A little while ago I wrote an article on how employee collaboration and customer collaboration initiatives solve different problems.  I kept hearing about how one was more valuable or had a greater impact on the organization than the other but the truth was that they indeed addressed different needs for the organization.  However just because employee and customer collaboration solve different problems doesn’t mean that they don’t work together.  Employee collaboration can actually also greatly benefit the customer in several ways, consider the following:

  • A customer has an issue that needs to be resolved, this issue is crowd-sourced internally to find the best solution instead of just being routed to one person who may or may not have the answer.  Response time improves as does the quality of the response.
  • A customer submits a feature request or product idea, typically these ideas never make it past the person speaking with the customer, now these ideas can be shared and discussed internally and viability and feasibility can be quickly assessed and a response sent back to the customer.
  • Employees that are more engaged with the company and the work they do are going to provide a better experience to their customers.

Moxie Software (and soon Lithium) in fact recently announced their addition of new Spaces that can directly take knowledge and information from experts within the enterprise and share that with customers to help solve their problems.  But, as easy as it is for information to be taken from the enterprise and shared externally, it should be just as easy (and seamless) to take information externally and share it within the enterprise.

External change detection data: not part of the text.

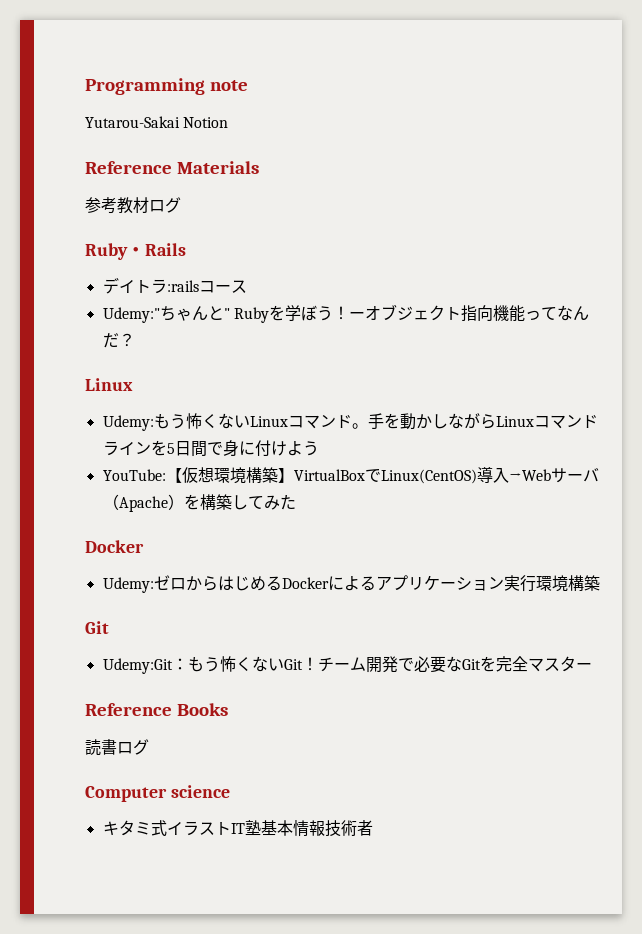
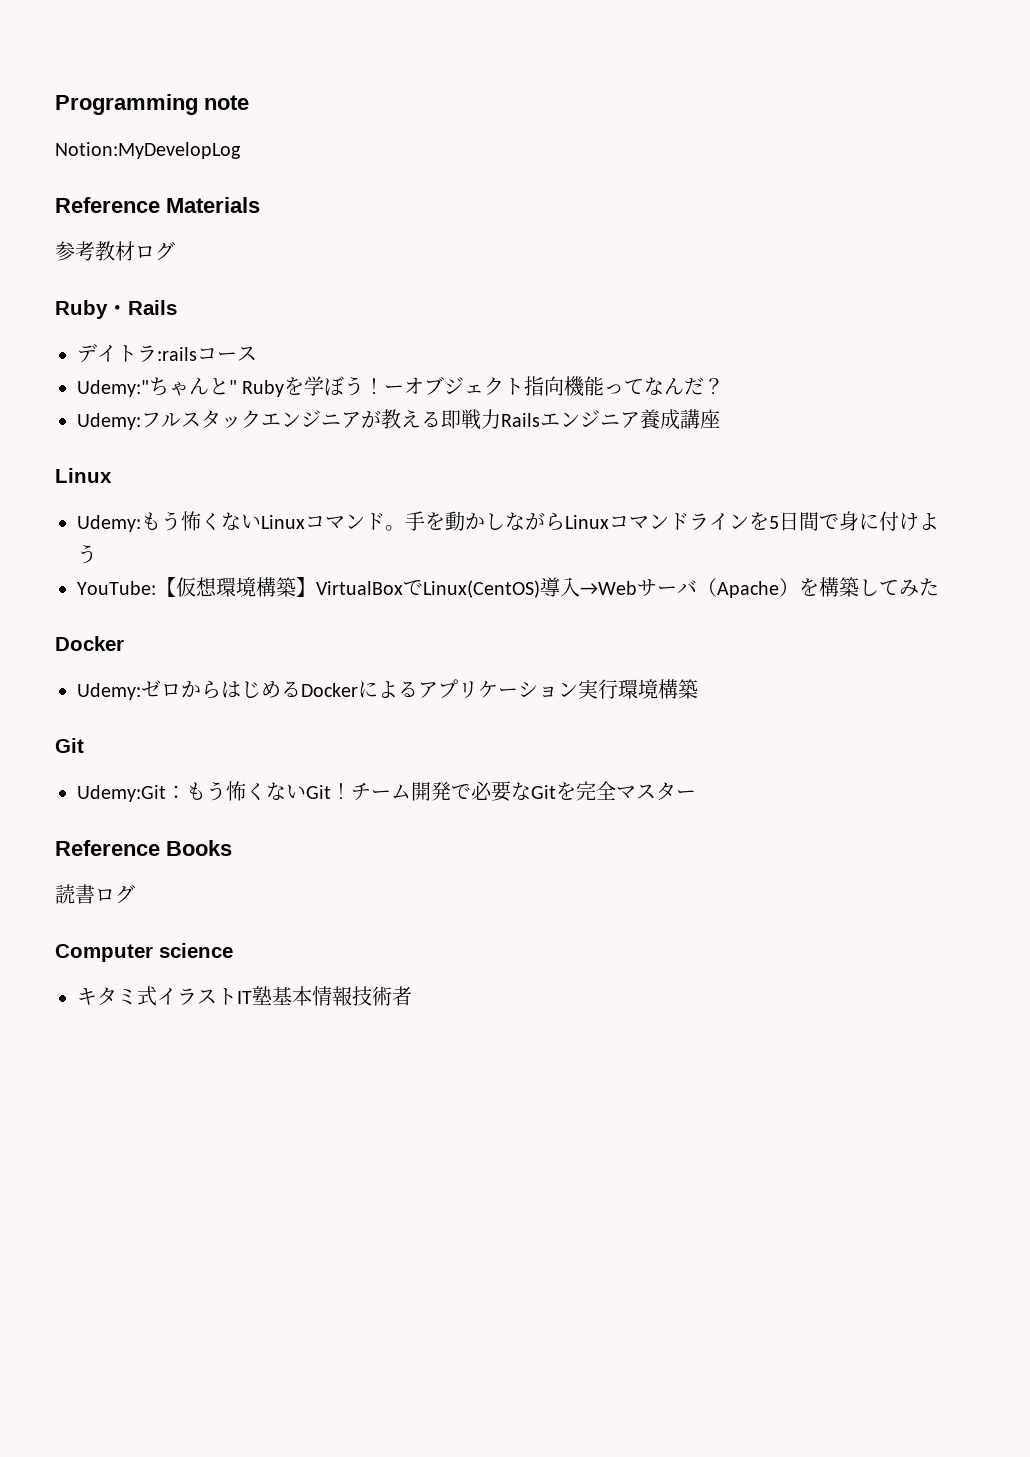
[85,116,229,128] Yutarou-Sakai Notion -> [55,142,241,159] Notion:MyDevelopLog
(135, 340) none -> [77,409,720,430] // Udemy:フルスタックエンジニアが教える即戦力Railsエンジニア養成講座

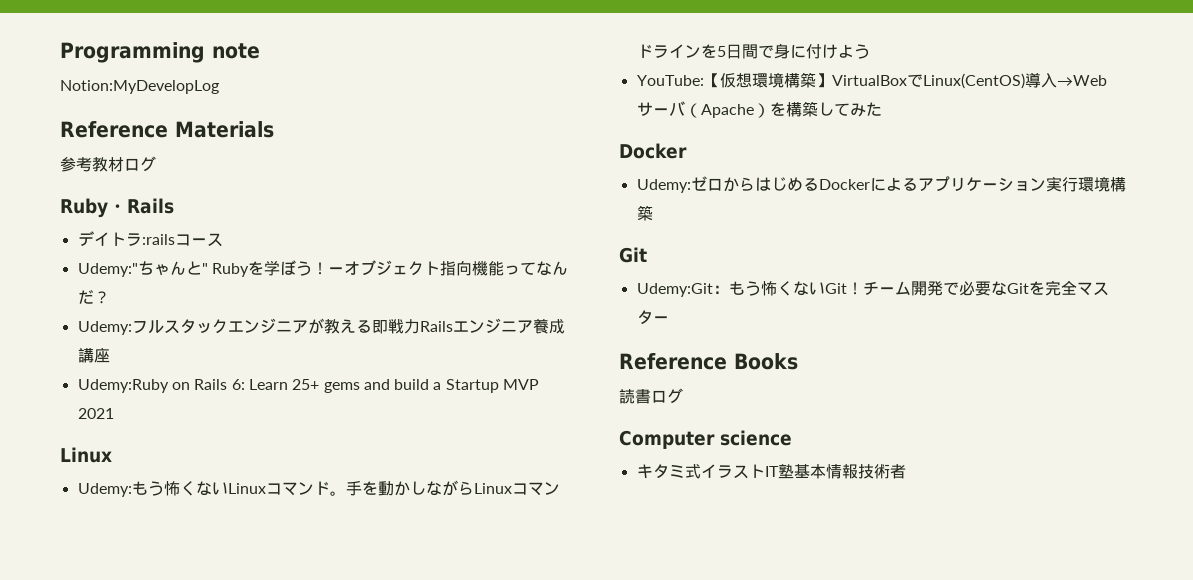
(720, 419) none -> [77,379,540,393] [77,408,114,419] // Udemy:Ruby on Rails 6: Learn 25+ gems and build a Startup MVP 2021

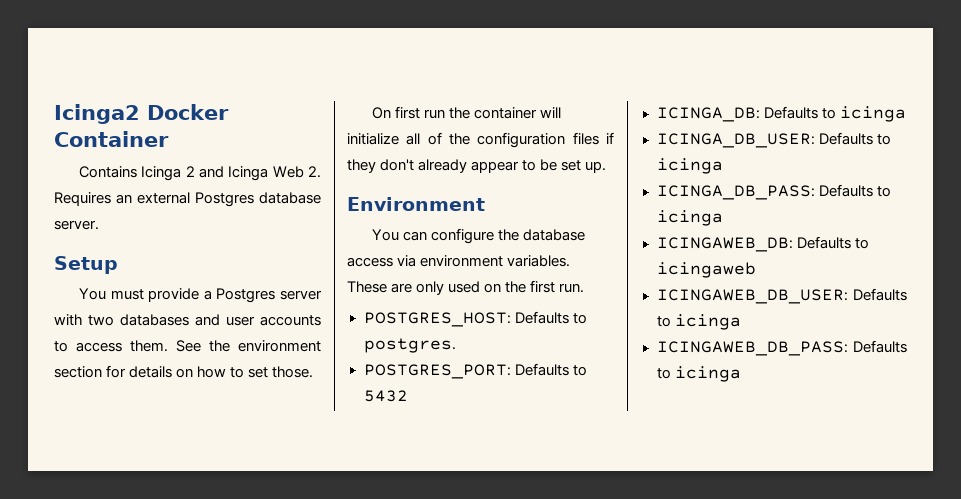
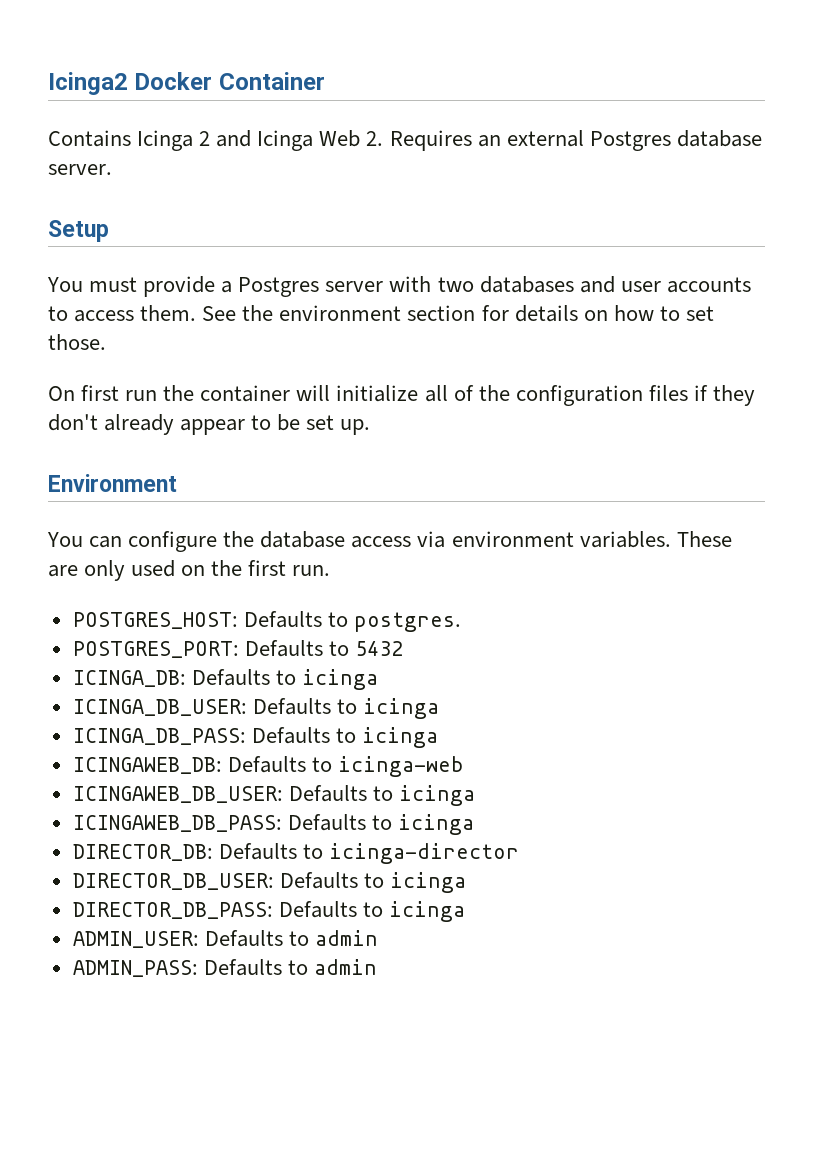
[656,262,756,278] icingaweb -> [337,756,464,777] icinga-web
(741, 374) none -> [72,843,519,864] [72,872,466,893] [72,901,465,922] [72,930,378,948] [72,959,377,977] // DIRECTOR_DB: Defaults to icinga-director // DIRECTOR_DB_USER: Defaults to icinga // DIRECTOR_DB_PASS: Defaults to icinga // ADMIN_USER: Defaults to admin // ADMIN_PASS: Defaults to admin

In any efficient kitchen restaurant you will find an “expediter,” someone that handles all the tickets that come into the kitchen, coordinates with the staff to make sure meals are prepared correctly and delivered with the highest quality, and that information is flowing from the kitchen to customers and from customers to the kitchen in a seamless and efficient way.  Call center personnel and customer service professionals that are the front-lines for all customer interactions are the new “expediters” for the enterprise and they are going to need to technologies and strategies in place to support this evolving role.